Und da steckt dann auch viel von der Vorstellung drin, das man in einer rauen Umgebung lebt und sich als gefährlicher und erbarmungsloser als alle anderen präsentieren muss, um zu überleben. Ich denke daher kommt auch sowas wie die Hannibal-Direktive oder die Dahiya-Doktrin. Allerdings sehe ich das auch wieder mit Siedler-Chauvinismus verschränkt. Denn diese Logik, dass es einer besonderen Grausamkeit bedarf, ist typisch für (post-)koloniale Zusammenhänge, insbesondere unter den Bedingungen einer Minderheitsherrschaft wie es zum Beispiel in Rhodesien oder Südafrika der Fall war.
Insofern sehe ich hinter diesen Umfragemehrheiten insgesamt schon vorallem ein Gefühl der Überlegenheit, das die eigene Sicherheit in jedem Fall über dem Leben von Menschen steht, die sowieso zu gewalttätig sind und mit denen friedliches Zusammenleben kaum möglich ist, wenn sie nicht strikt kontrolliert werden, man hat es schließlich oft genug versucht.
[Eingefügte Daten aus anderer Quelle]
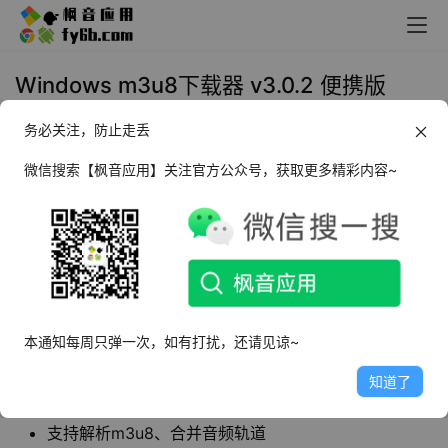
Windows m3u8下载器 v3.0.2 便携版
务必关注，防止走丢
2022年10月26日 11:05
上传下载
微信搜索【枫音应用】关注官方公众号，获取更多精彩内容~
m3u8下载器
是一款非常实用的下载工具。现在很
多视频网站的视频都分割成了小片段，其m3u8就
是来记录这一堆地址的文件，使用本下载器可以
快速的下载并合并成一个完整的视频文件。
本通知每周只弹一次，如有打扰，还请见谅~
软件特点
知道了
体积小，无需安装，操作简单
支持解析m3u8、合并音频轨道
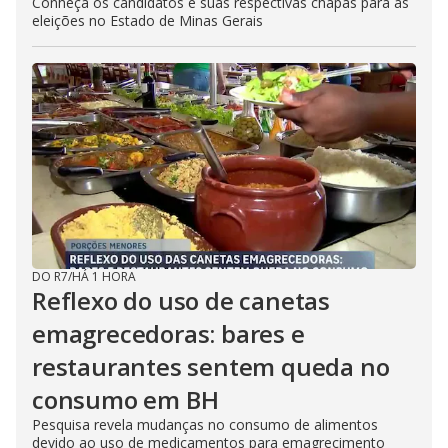
Conheça os candidatos e suas respectivas chapas para as
eleições no Estado de Minas Gerais
DO R7
/
HÁ 1 HORA
Reflexo do uso de canetas
emagrecedoras: bares e
restaurantes sentem queda no
consumo em BH
Pesquisa revela mudanças no consumo de alimentos
devido ao uso de medicamentos para emagrecimento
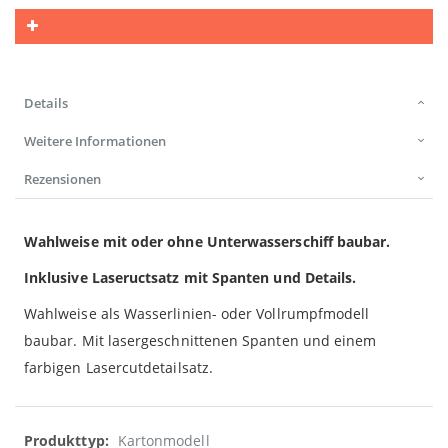
Details
Weitere Informationen
Rezensionen
Wahlweise mit oder ohne Unterwasserschiff baubar.
Inklusive Laseructsatz mit Spanten und Details.
Wahlweise als Wasserlinien- oder Vollrumpfmodell
baubar. Mit lasergeschnittenen Spanten und einem
farbigen Lasercutdetailsatz.
Weitere
Kartonmodell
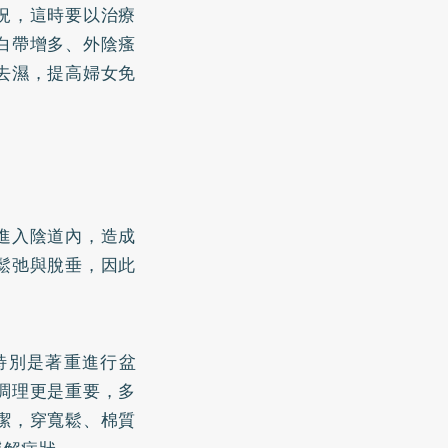
況，這時要以治療
白帶增多、外陰瘙
去濕，提高婦女免
進入陰道內，造成
鬆弛與脫垂，因此
特別是著重進行盆
調理更是重要，多
潔，穿寬鬆、棉質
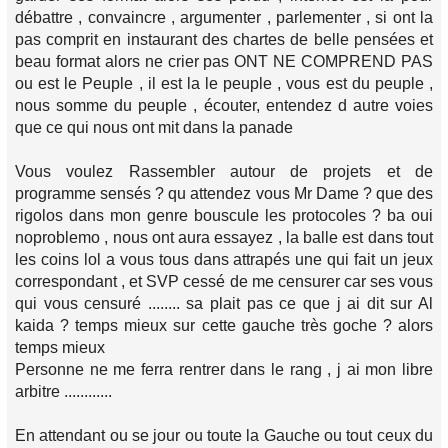
débattre , convaincre , argumenter , parlementer , si ont la
pas comprit en instaurant des chartes de belle pensées et
beau format alors ne crier pas ONT NE COMPREND PAS
ou est le Peuple , il est la le peuple , vous est du peuple ,
nous somme du peuple , écouter, entendez d autre voies
que ce qui nous ont mit dans la panade
Vous voulez Rassembler autour de projets et de
programme sensés ? qu attendez vous Mr Dame ? que des
rigolos dans mon genre bouscule les protocoles ? ba oui
noproblemo , nous ont aura essayez , la balle est dans tout
les coins lol a vous tous dans attrapés une qui fait un jeux
correspondant , et SVP cessé de me censurer car ses vous
qui vous censuré ........ sa plait pas ce que j ai dit sur Al
kaida ? temps mieux sur cette gauche très goche ? alors
temps mieux
Personne ne me ferra rentrer dans le rang , j ai mon libre
arbitre ............
En attendant ou se jour ou toute la Gauche ou tout ceux du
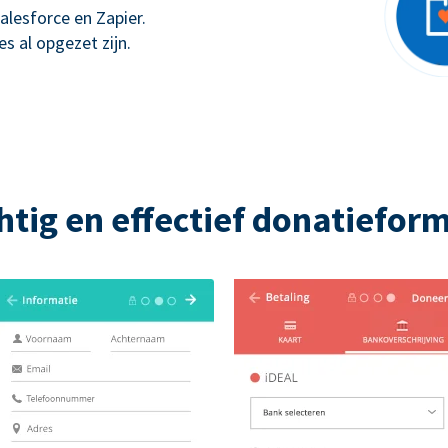
alesforce en Zapier.
s al opgezet zijn.
htig en effectief donatieform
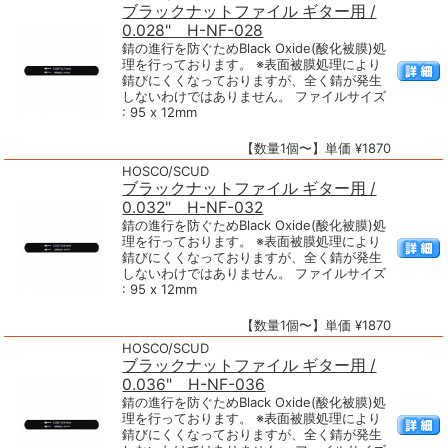
ブラックナットファイル ギター用 /
0.028" H-NF-028
錆の進行を防ぐためBlack Oxide(酸化被膜)処
理を行っております。 ※表面被膜処理により
錆びにくくなっておりますが、全く錆が発生
しないわけではありません。 ファイルサイズ
: 95 x 12mm
【数量1個〜】単価 ¥1870
HOSCO/SCUD
ブラックナットファイル ギター用 /
0.032" H-NF-032
錆の進行を防ぐためBlack Oxide(酸化被膜)処
理を行っております。 ※表面被膜処理により
錆びにくくなっておりますが、全く錆が発生
しないわけではありません。 ファイルサイズ
: 95 x 12mm
【数量1個〜】単価 ¥1870
HOSCO/SCUD
ブラックナットファイル ギター用 /
0.036" H-NF-036
錆の進行を防ぐためBlack Oxide(酸化被膜)処
理を行っております。 ※表面被膜処理により
錆びにくくなっておりますが、全く錆が発生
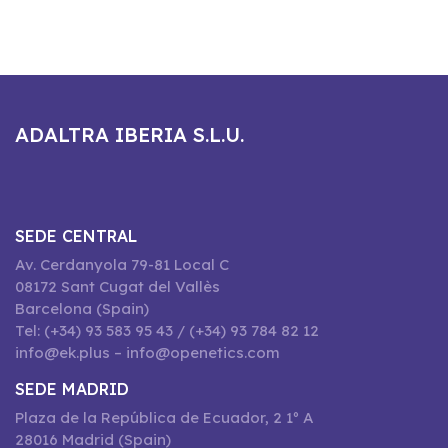
ADALTRA IBERIA S.L.U.
SEDE CENTRAL
Av. Cerdanyola 79-81 Local C
08172 Sant Cugat del Vallès
Barcelona (Spain)
Tel: (+34) 93 583 95 43 / (+34) 93 784 82 12
info@ek.plus – info@openetics.com
SEDE MADRID
Plaza de la República de Ecuador, 2 1º A
28016 Madrid (Spain)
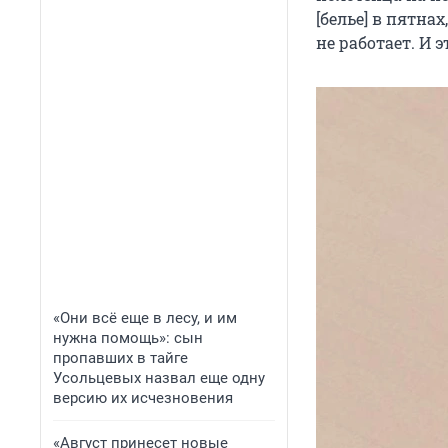
[белье] в пятна
не работает. И 
«Они всё еще в лесу, и им
нужна помощь»: сын
пропавших в тайге
Усольцевых назвал еще одну
версию их исчезновения
«Август принесет новые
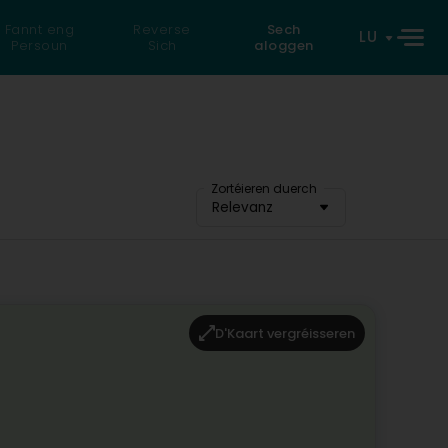
Fannt eng
Reverse
Sech
LU
Persoun
Sich
aloggen
Zortéieren duerch
Relevanz
D'Kaart vergréisseren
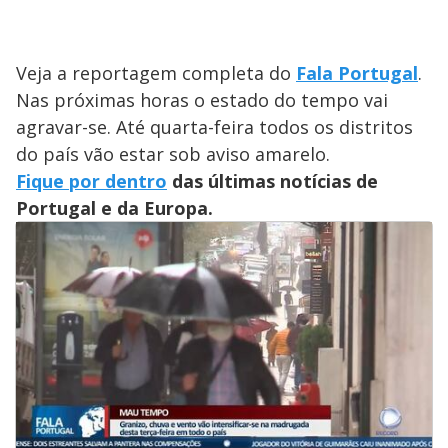
Veja a reportagem completa do
Fala Portugal
.
Nas próximas horas o estado do tempo vai
agravar-se. Até quarta-feira todos os distritos
do país vão estar sob aviso amarelo.
Fique por dentro
das últimas notícias de
Portugal e da Europa.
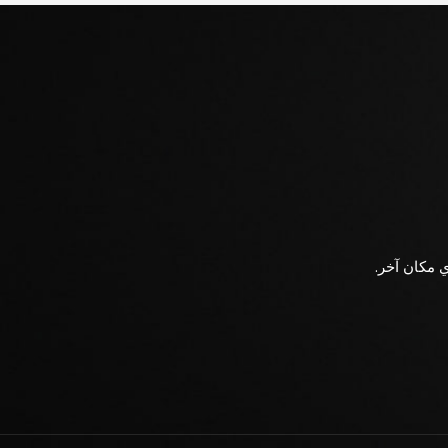
ي مكان آخر.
Menschen, die am besten einfach weg wären.
Wenn man da Faschismus ins Spiel bringen will, wäre für mich eher die Frage, wie sieht man das Verhältnis von Systemen postkolonialer Minderheitsherrschaft und Faschismus, denn Israel ist im größeren Kontext von Mandatspälestina eher das als etwa ein revanchistischer Staat in einer Nachbarschaft vergleichbarer Länder.